Permitted reuse under controm of private actors

In regulatory terms, acting on systems and architectures is simply to keep step with current technical transformations in the data economy. This might involve using legal and technical measures to regulate the emergence of platforms for data access and sharing. Responses to open data, data lakes and mass anonymization might follow the API model, with data taps and differential privacy.
 
Private actors could use tools such as APIs etc., to set up a platform for reusing their data that would enable the reuser to exploit some data without actually processing it: the reuser would interrogate a database held by the private actor and receive only the answer, not the full dataset. Properly designed, such a system would enable rich data exploitation while minimizing the risks of infringing individual rights. In addition to anonymization, the platform could deploy two further types of tools:
  • legal: a contract must govern what reusers may or may not do; for example, a clause prohibiting a partner from attempting to reidentify people and thereby compromise their anonymity, as well as clauses detailing how liability is to be apportioned;
  • technical: real-time audits, controls, checks and log analyses to deliver dynamic risk analysis, for example to limit the chance of database inference attacks.
The advantage to private actors of such a mechanism, which would not need new legal obligations, is that they would not be required to open up their data en masse and would not have to bear responsibility for personal data protection. The drawback of this scenario is the cost to private actors of developing and maintaining a platform, although this could also offer new opportunities and revenue streams via the sale of anonymized data.

 

 
lin-cnil_citizen_portability.png
 

Engaging citizen portability

The new regulations governing personal data protection offer everybody the opportunity to determine how their data is used and empower citizens to participate in missions of general interest.
The General Data Protection Regulation (GDPR) introduces a right to data portability that promotes the reuse of personal data by a new processor, without any obstruction by the initial processor, and under the exclusive control of the person concerned. This arrangement, which will enable users to migrate from one ecosystem of services to another (competing or not) bringing with them their own data might also enable them to opt in to citizen portability to benefit general interest missions.
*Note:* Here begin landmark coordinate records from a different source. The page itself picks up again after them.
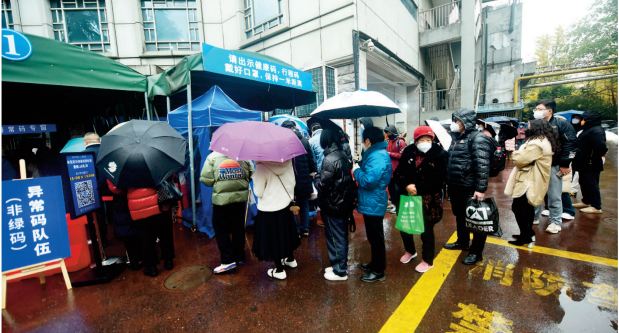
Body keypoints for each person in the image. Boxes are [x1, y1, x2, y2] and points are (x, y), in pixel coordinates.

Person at [443, 109, 495, 265]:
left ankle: (476, 252)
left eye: (457, 120)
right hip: (456, 186)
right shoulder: (457, 138)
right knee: (460, 216)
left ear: (466, 122)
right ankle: (462, 242)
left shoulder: (478, 139)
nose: (454, 124)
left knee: (476, 220)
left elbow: (483, 165)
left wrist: (480, 189)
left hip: (470, 187)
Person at [394, 126, 447, 273]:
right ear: (416, 141)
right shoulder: (409, 151)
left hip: (429, 198)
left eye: (428, 139)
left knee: (426, 229)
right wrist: (407, 185)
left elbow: (441, 179)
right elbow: (399, 173)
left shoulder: (440, 154)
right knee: (406, 225)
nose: (425, 142)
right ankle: (410, 251)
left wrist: (418, 187)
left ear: (432, 140)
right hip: (409, 195)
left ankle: (428, 260)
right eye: (422, 139)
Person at [504, 119, 556, 247]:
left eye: (529, 126)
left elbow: (520, 160)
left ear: (536, 128)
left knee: (519, 208)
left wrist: (514, 152)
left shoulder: (536, 144)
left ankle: (525, 236)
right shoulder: (541, 141)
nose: (526, 128)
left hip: (529, 181)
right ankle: (526, 232)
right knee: (526, 208)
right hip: (531, 179)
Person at [200, 151, 253, 274]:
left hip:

Communities of users could exercise their portability rights in relation to a service in order to provide a public actor with access to their data for a specific purpose relating to a public service mission. The public actor is then responsible for data processing and is therefore also required to respect the principles of data protection.

Such a mechanism would have the advantage of creating new datasets for use in public service but without imposing new legal restrictions on private actors. The drawback for this scenario is the critical mass required as widespread acceptance and participation will be needed to constitute relevant datasets. The incorporation of simplified, innovative and non-restrictive opt-in systems should help ramp up participation levels.

In a more future-forward vision, a process such as this could lead to bottom-up creation of an information commons, built by individuals in the general interest. This would entail building governance processes for the information commons, perhaps in the form of publically owned and managed local data corporations.

CNIL takes the view that any adjustments to the balance of power between private and public actors concerning city management and intended to improve public policy must go hand in hand with greater oversight of public authorities. They will be required to adhere to GDPR and specifically the notion of legitimate purpose in regard to reuse of the data provided.